You are not alone

Understanding sexual assault, its effects on teens

Editorial Board

Sexual Assault Awareness Month (SAAM) was founded to raise awareness and prevent sexual assault, harassment and abuse. Sexual assault consists of any type of sexual activity or contact without consent, including incidents when a victim is unable to give consent. Sexual assault can also be verbal, visual or non-contact. Many teens are affected by different types of sexual assault throughout their lives, and many do not even realize that it has occurred to them, especially when it comes to grooming. Education and awareness are of major importance to combating sexual assault of minors and anyone around the world. Blaming the victim and misbelief are just two of the reasons that victims feel unheard and why many do not feel comfortable telling their stories. 

 For many teens, turning 18 is a nerve-racking event that looms over them for several reasons. When the reason they are afraid is that they do not want to be hit on by older adults, there is definitely a problem. Sometimes, teens feel like they should lie about their age in order to protect themselves from being harassed by other adults who are extremely persistent. Many teens are victims of catcalling and unwanted sexual attention, as well as online unwanted “sexts.” It is also important for teens and everyone to understand what grooming is and that it is a form of sexual assault. 

According to Speakfully, grooming is “when someone builds a relationship, trust and emotional connection with someone so they can manipulate, exploit and/or abuse them.” Internet grooming has become widely seen happening to children and teens and has become a major issue. Many offenders use age gaps to their advantage and try to gain authority over someone less mature. Cyber grooming becomes an endless loop of blackmail, and victims can get so deep that it feels like there is no way out. Grooming, in any form, is a type of sexual abuse and assault. Early signs of grooming include: someone targeting insecurities, isolating a victim, over attention or touching and the sexualizing of relationships. Understanding what grooming is, securing platforms online and talking to an adult or some type of authority figure if ever concerned is always a must. 

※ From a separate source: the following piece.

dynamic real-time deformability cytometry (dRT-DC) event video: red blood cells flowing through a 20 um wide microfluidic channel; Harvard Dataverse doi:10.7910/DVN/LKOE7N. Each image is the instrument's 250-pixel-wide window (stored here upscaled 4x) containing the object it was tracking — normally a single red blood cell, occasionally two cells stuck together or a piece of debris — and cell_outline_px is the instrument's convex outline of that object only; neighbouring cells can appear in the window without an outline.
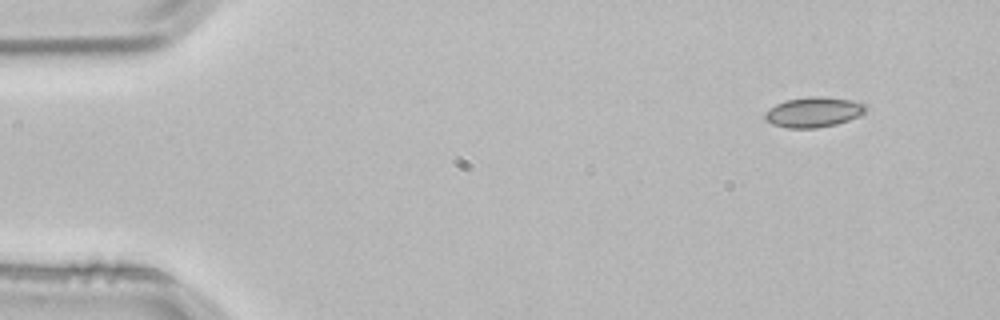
{"species": "common noctule bat (a hibernating species)", "species_latin": "Nyctalus noctula", "temperature_condition": "room temperature", "stored_images_in_passage": 3, "camera_frame_rate_fps": 3000, "um_per_image_px": 0.085, "animal": {"sex": "male", "body_mass_g": 21.5, "forearm_length_mm": 52.0}, "frame": {"image": 1, "passage_image": 1, "time_ms": 0.0, "image_size_px": [1000, 320], "cell_outline_px": [[868, 108], [864, 112], [848, 120], [836, 124], [816, 128], [788, 128], [772, 124], [764, 120], [764, 116], [776, 104], [788, 100], [808, 96], [820, 96], [852, 100], [868, 104]], "centroid_in_image_um": [69.18, 9.53], "position_along_channel_um": 15.8, "area_um2": 17.57}}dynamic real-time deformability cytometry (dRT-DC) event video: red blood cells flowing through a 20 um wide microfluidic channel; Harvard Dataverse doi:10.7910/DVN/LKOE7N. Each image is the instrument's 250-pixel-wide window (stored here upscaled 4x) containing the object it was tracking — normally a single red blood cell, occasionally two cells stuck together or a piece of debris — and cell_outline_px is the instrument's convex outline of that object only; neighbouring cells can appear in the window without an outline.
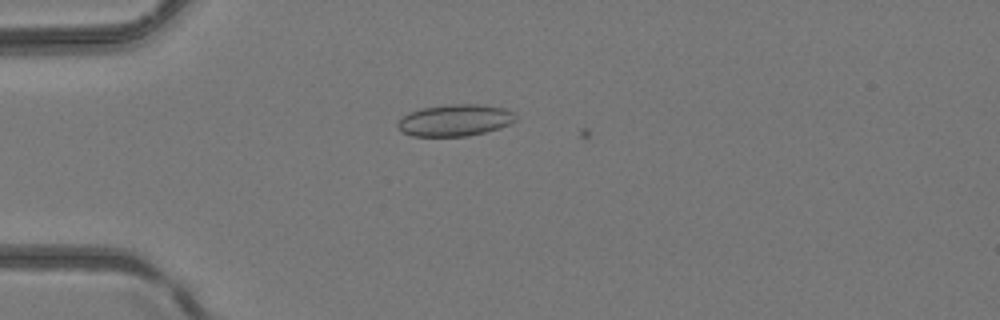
{"species": "common noctule bat (a hibernating species)", "species_latin": "Nyctalus noctula", "temperature_condition": "room temperature", "stored_images_in_passage": 4, "camera_frame_rate_fps": 3000, "um_per_image_px": 0.085, "animal": {"sex": "female", "body_mass_g": 24.6, "forearm_length_mm": 56.2}, "frame": {"image": 1, "passage_image": 3, "time_ms": 0.667, "image_size_px": [1000, 320], "cell_outline_px": [[516, 120], [500, 128], [468, 136], [412, 136], [400, 132], [396, 124], [408, 112], [424, 108], [452, 104], [480, 104], [504, 108], [512, 112], [516, 116]], "centroid_in_image_um": [38.66, 10.23], "position_along_channel_um": 46.3, "area_um2": 21.73}}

Child sexual abuse is a widespread problem, and the stigma culture around sexual assault leads to more trauma for all victims. The preconceived notions around sexual assault can deter victims from seeking help and reaching out to others. No one deserves to be blamed for actions that happened to them, no matter how anyone else perceives their situation. Blaming a victim is wrong, and the stigma around female sexual assault with the inappropriate and over-used question,  “What was she wearing?” is just people finding any excuse to blame the victim. Teens should not have to feel oversexualized by people in authority over them and feel uncomfortable. There are also stigmas around men who are sexually assaulted, being called weak and saying “he wanted it.” Women are called crude names, as well as liars. People yet again say, “she wanted it.”  No one deserves to feel unheard or invalidated, and people need to wake up and stop attacking victims for something they could not control. 

April is a month for people to learn about sexual assault, and use the information they learn for good the rest of the year and so on. Taking time to educate oneself about the signs of sexual assault and finding ways to help are of major importance. Teens should look for signs of grooming and stay away, and when placed in a situation that is unwanted, seek help. Sexual assault can be prevented, but it takes everyone coming together to combat it. Victims deserve to have a voice and be heard, seen and heard by all parties. If you or someone you know is being or has been affected by sexual violence, there is help available, and you are not alone. Call the National Sexual Assault Hotline at 1-800-656-4673.